Glioblastoma (GB) originating from astrocytes is considered a grade IV astrocytoma tumor with severe consequences. The blood-brain barrier (BBB) offers a major obstacle in drug delivery to the brain to overcome GB. The current treatment options possess limited efficacy and maximal systemic toxic effects in GB therapy. Emerging techniques such as targeted drug delivery offer significant advantages, including enhanced drug delivery to the tumor site by overcoming the BBB. This review article focuses on the status of surface-modified lipid nanocarriers with functional ligands to efficiently traverse the BBB and improve brain targeting for successful GB treatment. The difficulties with surface-functionalized liposomes and potential future directions for opening up novel treatment options for GB are highlighted.
Keywords: blood–brain barrier; blood–tumor barrier; delivery challenges; glioblastoma; surface-modified liposomes.
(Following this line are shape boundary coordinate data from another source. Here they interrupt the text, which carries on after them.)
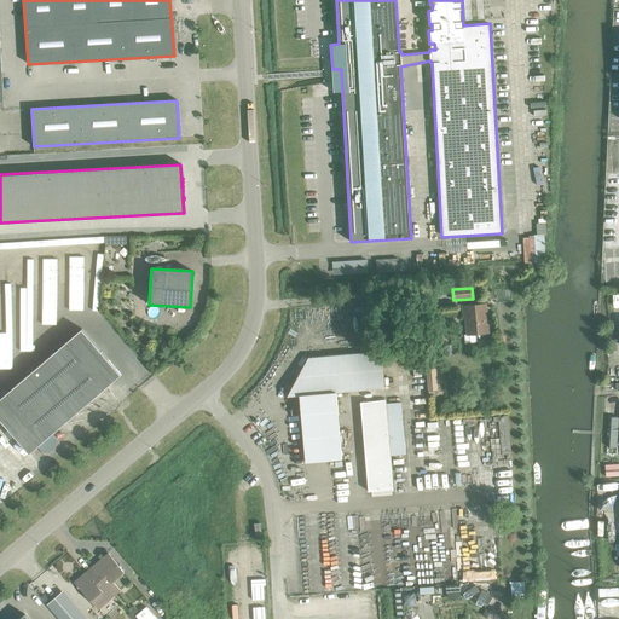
[(463,319),(467,319),(468,335),(487,333),(489,330),(487,325),(486,324),(484,305),(462,306),(463,319)]
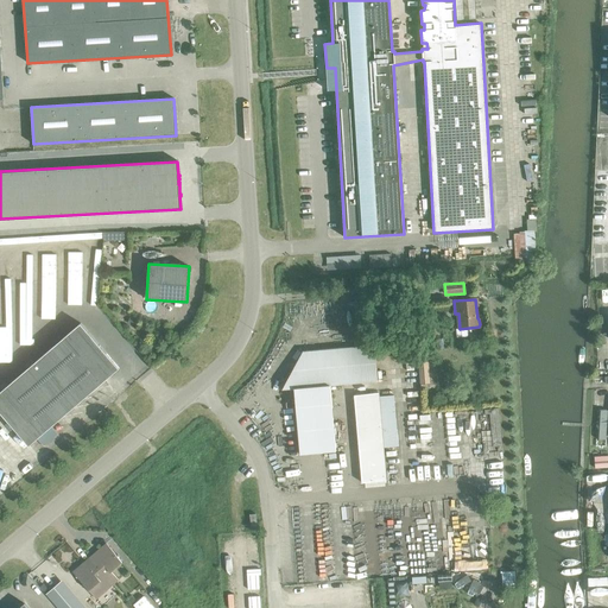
[(0,391),(0,411),(29,445),(119,368),(81,323),(0,391)]
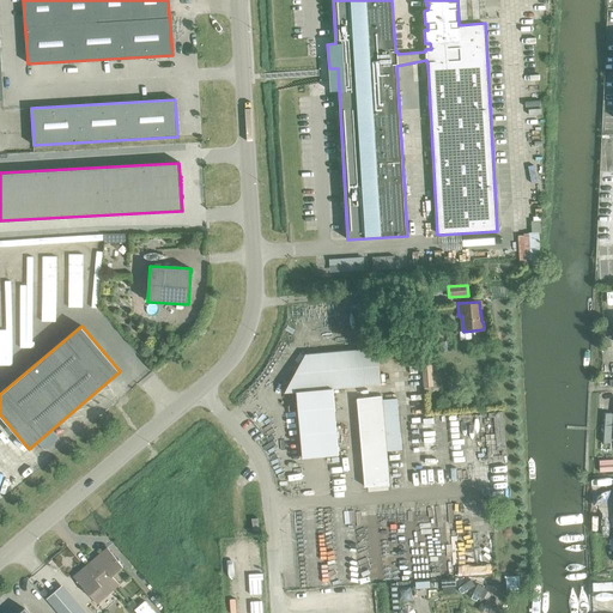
[(381,384),(377,349),(305,354),(285,393),(292,392),(292,401),(298,406),(302,459),(339,455),(333,389),(381,384)]
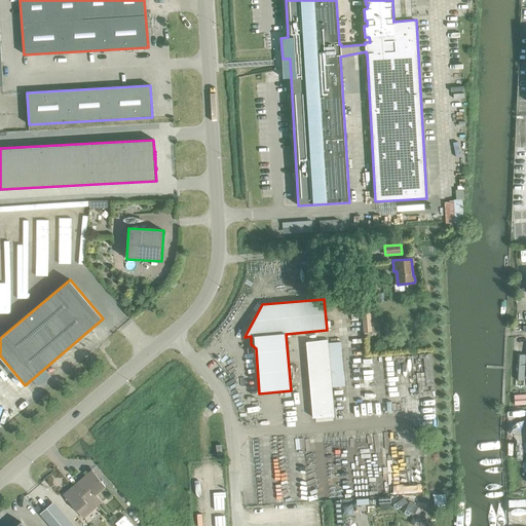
[(325,340),(302,342),(306,415),(329,413),(325,340)]
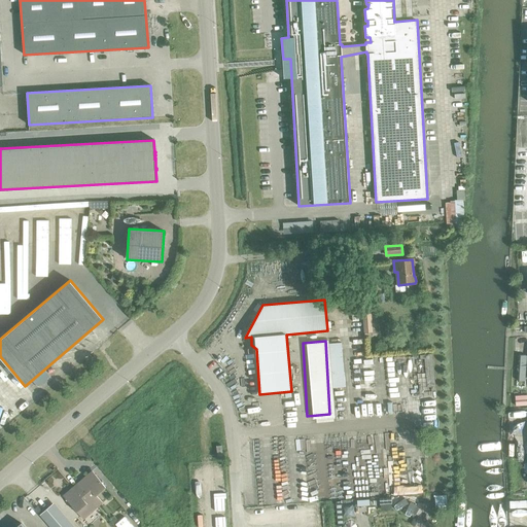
[(84,484),(80,488),(97,507),(102,503),(95,494),(104,486),(92,471),(81,480),(84,484)]
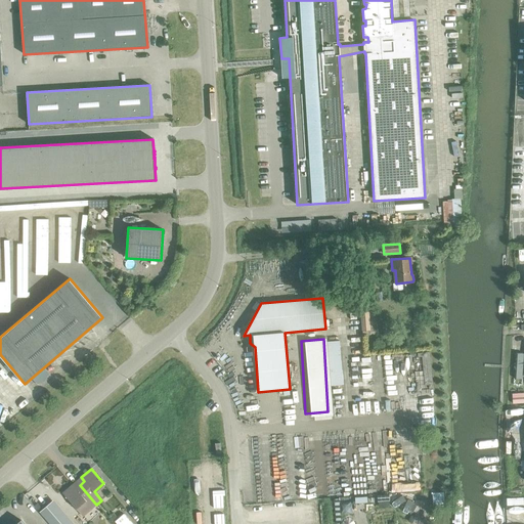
[(80,485),(76,488),(72,484),(62,493),(81,515),(90,507),(92,509),(96,505),(80,485)]
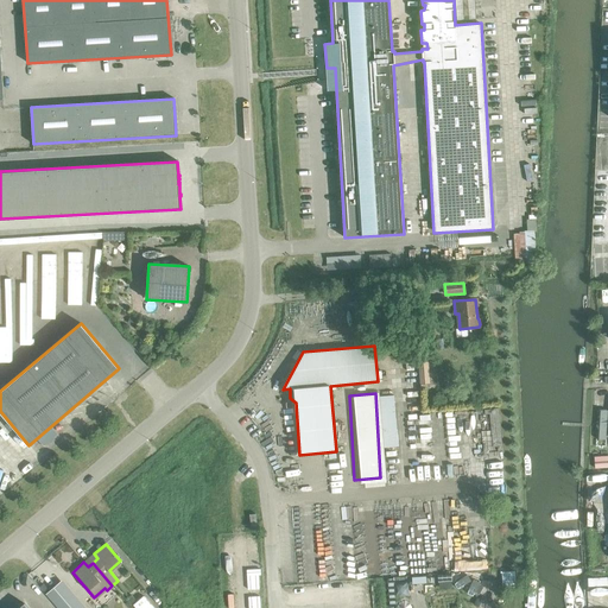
[(45,594),(57,607),(80,607),(58,583),(45,594)]
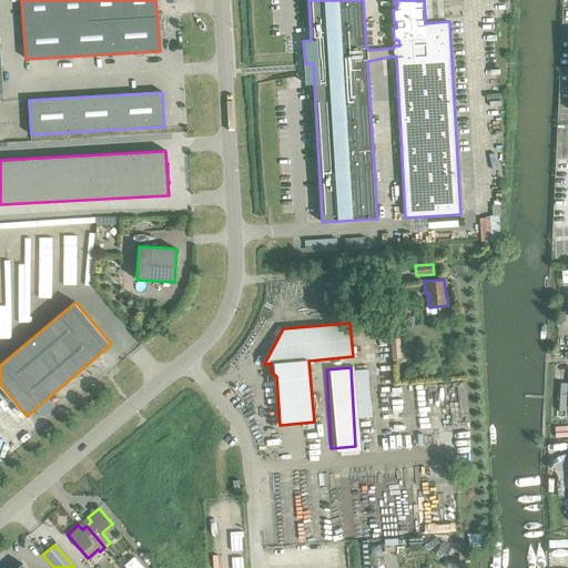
[(122,556),(118,560),(122,566),(128,561),(122,556)]
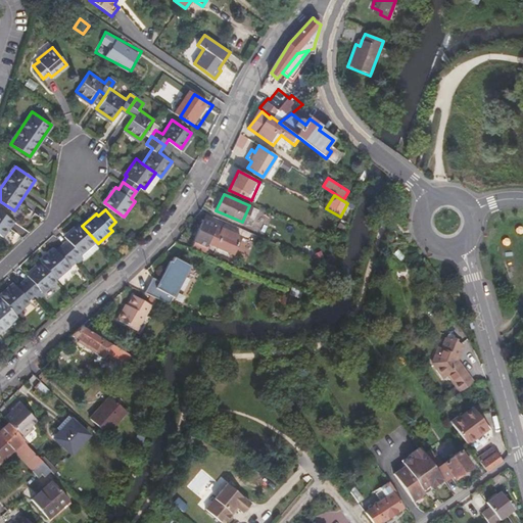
[(14,220),(0,210),(0,234),(3,237),(14,220)]
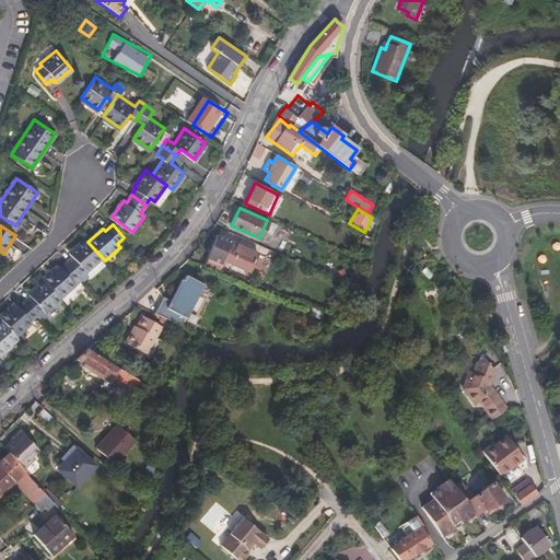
[(221,272),(221,271),(224,265),(222,264),(223,260),(251,271),(259,253),(219,235),(205,266),(221,272)]
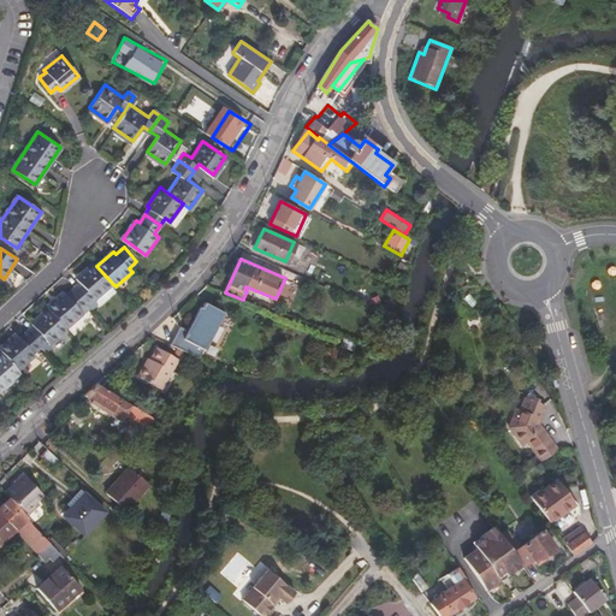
[(82,284),(76,289),(89,303),(94,308),(99,303),(95,298),(113,284),(96,266),(94,264),(77,278),(82,284)]
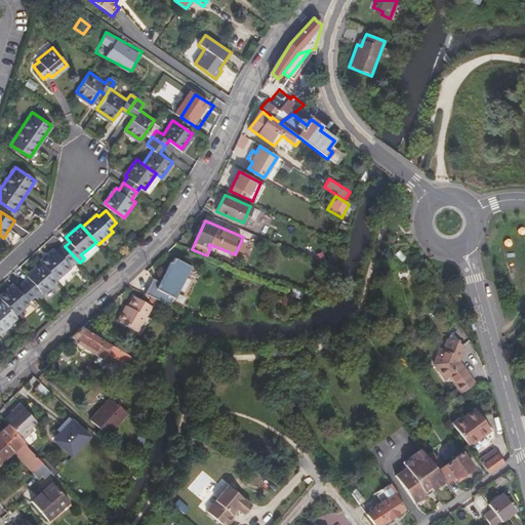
[(42,261),(43,264),(57,280),(72,268),(69,264),(76,258),(65,246),(58,251),(56,249),(42,261)]
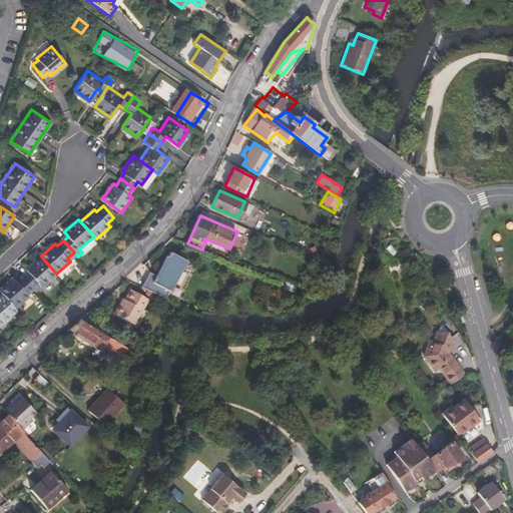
[(2,292),(5,295),(17,309),(31,296),(29,294),(40,284),(43,287),(57,275),(56,274),(42,258),(28,270),(30,273),(19,283),(16,280),(2,292)]
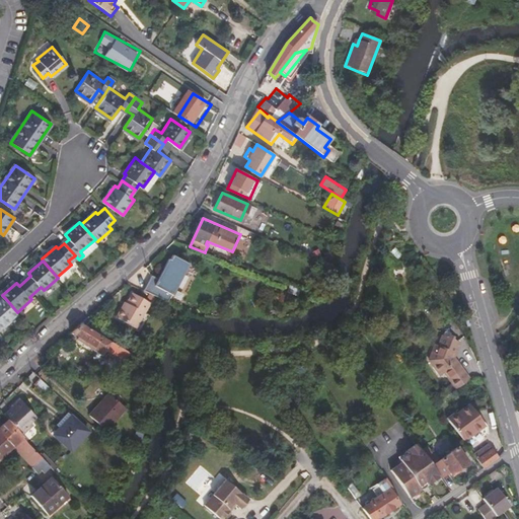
[(147,292),(161,299),(167,288),(170,289),(176,277),(169,273),(167,277),(158,272),(147,292)]
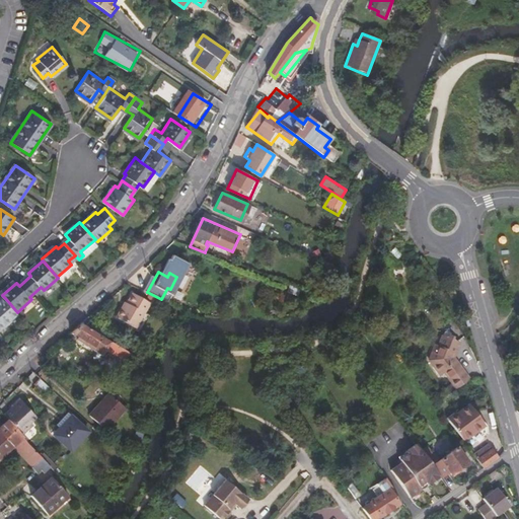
[(123,307),(121,306),(116,316),(135,325),(140,317),(141,317),(149,301),(131,292),(126,302),(123,307)]
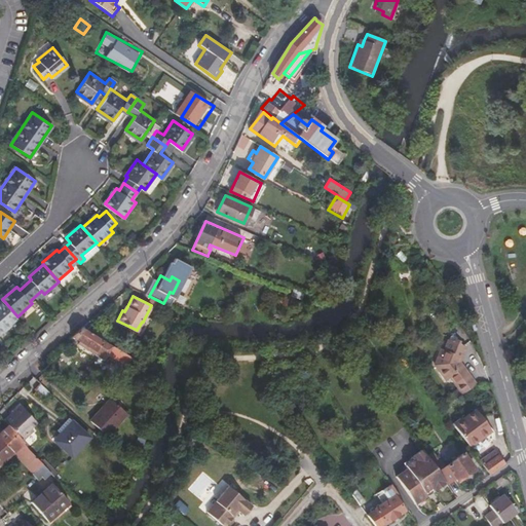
[(17,316),(5,302),(0,305),(0,336),(21,320),(17,316)]
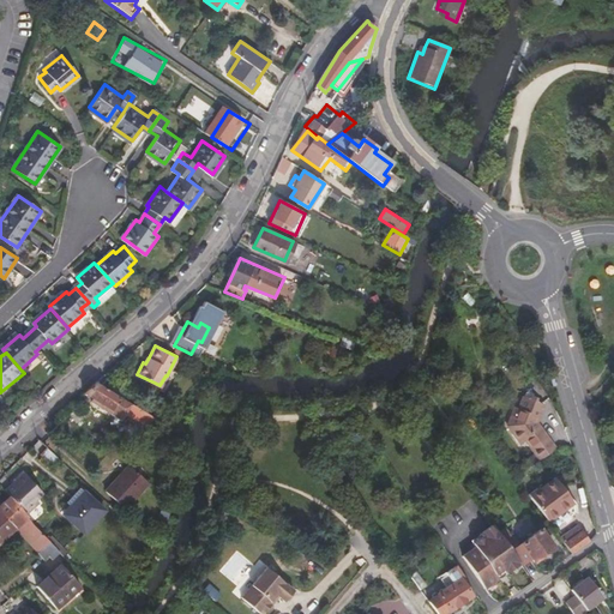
[(143,420),(148,415),(126,402),(110,392),(96,383),(90,387),(84,393),(122,416),(127,411),(143,420)]
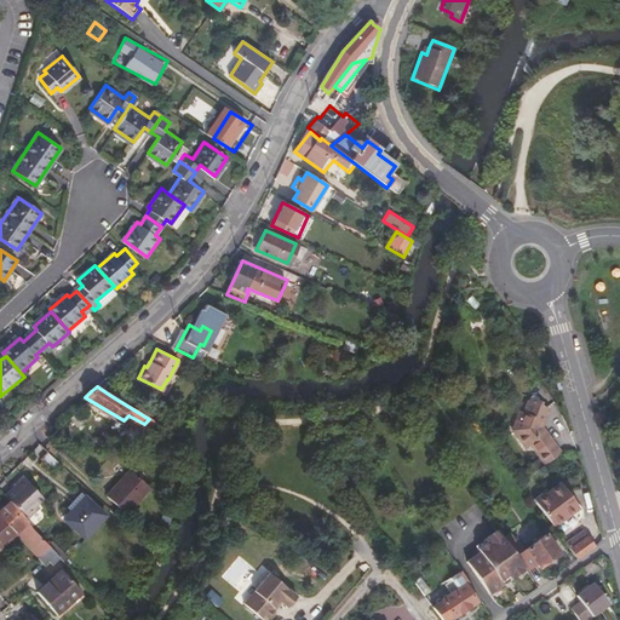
[(112,396),(127,406),(132,399),(116,389),(112,396)]
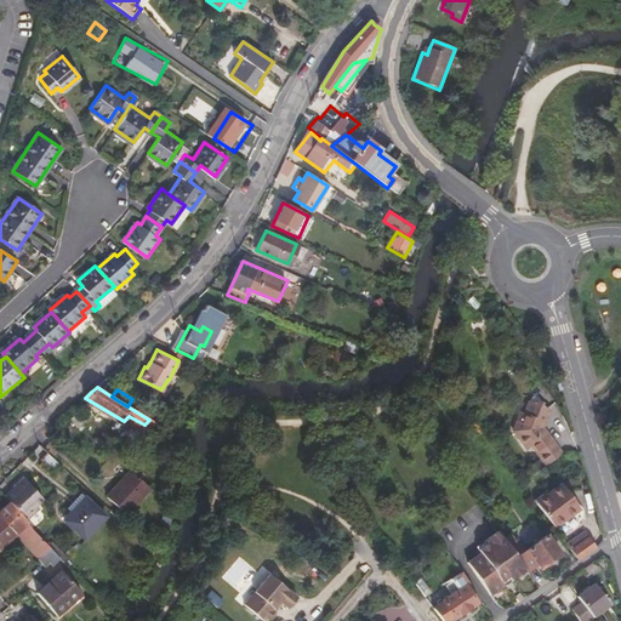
[(542,468),(557,456),(540,429),(547,412),(527,404),(520,417),(517,416),(510,433),(523,453),(528,449),(542,468)]
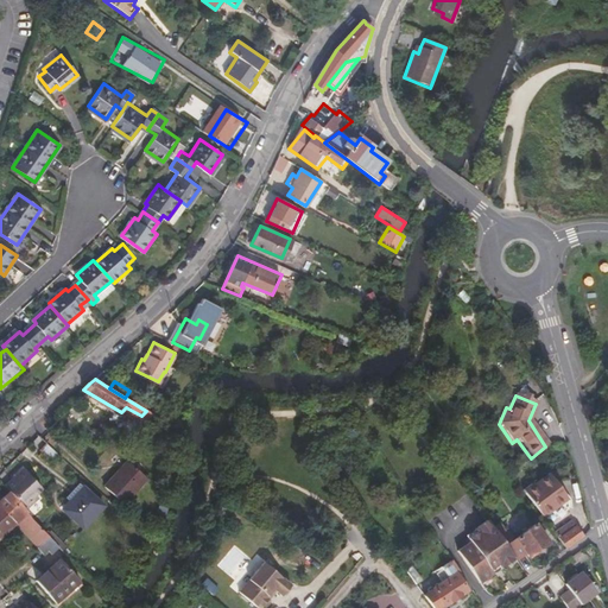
[(52,462),(59,455),(46,443),(39,450),(52,462)]
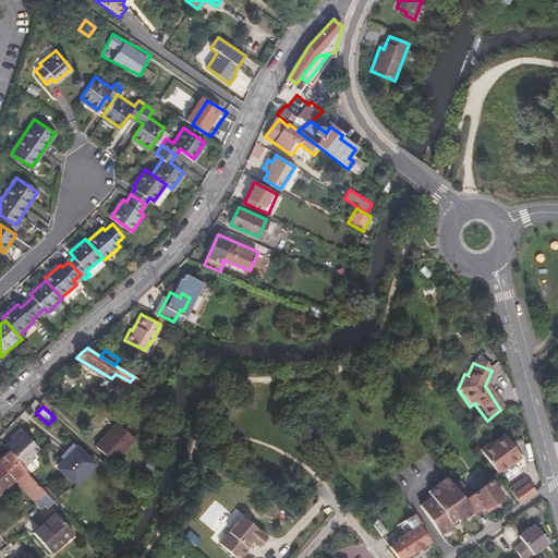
[(118,425),(96,448),(113,465),(135,441),(118,425)]
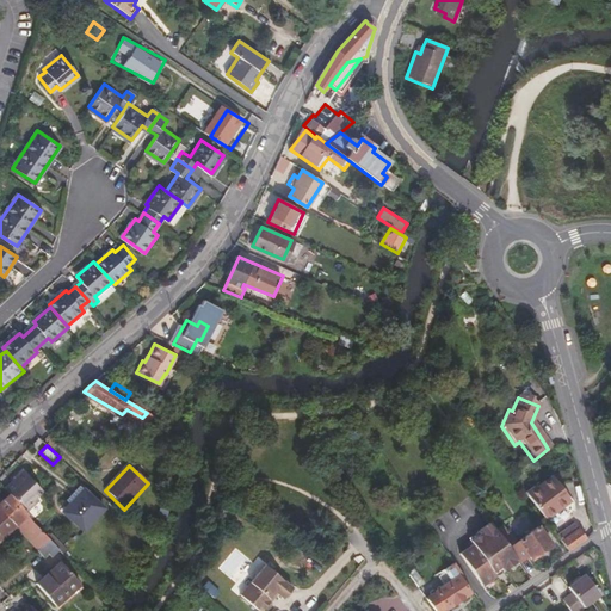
[(24,470),(5,488),(11,494),(28,512),(38,500),(36,497),(42,491),(24,470)]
This review article discusses emerging strategies to overcome glioblastoma (GB), the deadliest form of brain cancer. Current treatment options show limited efficacy against GB with a high potential for side effects. Liposomes are a targeted drug-delivery system transporting anti-GB drugs to the target tumor cells. They are made of tiny particles of fat. However, barriers between the blood and brain and the tumor can prevent standard liposomes from reaching the target area. This is due to the size of these particles and their neutral charge. New strategies have been introduced to modify standard liposomes by including functional features on the surface of liposomes to change their properties. As a result, surface-functionalized liposomes overcome blood–brain barrier and blood–tumor barrier resistance to the transport of anti-GB medication. Hence, a sufficient amount of the drug reaches the brain and is localized in the target tumor area, resulting in improved GB therapy with a lower potential for systemic side effects. However, further research is needed to explore the use of surface-functionalized liposomes against GB before they are used to treat real patients.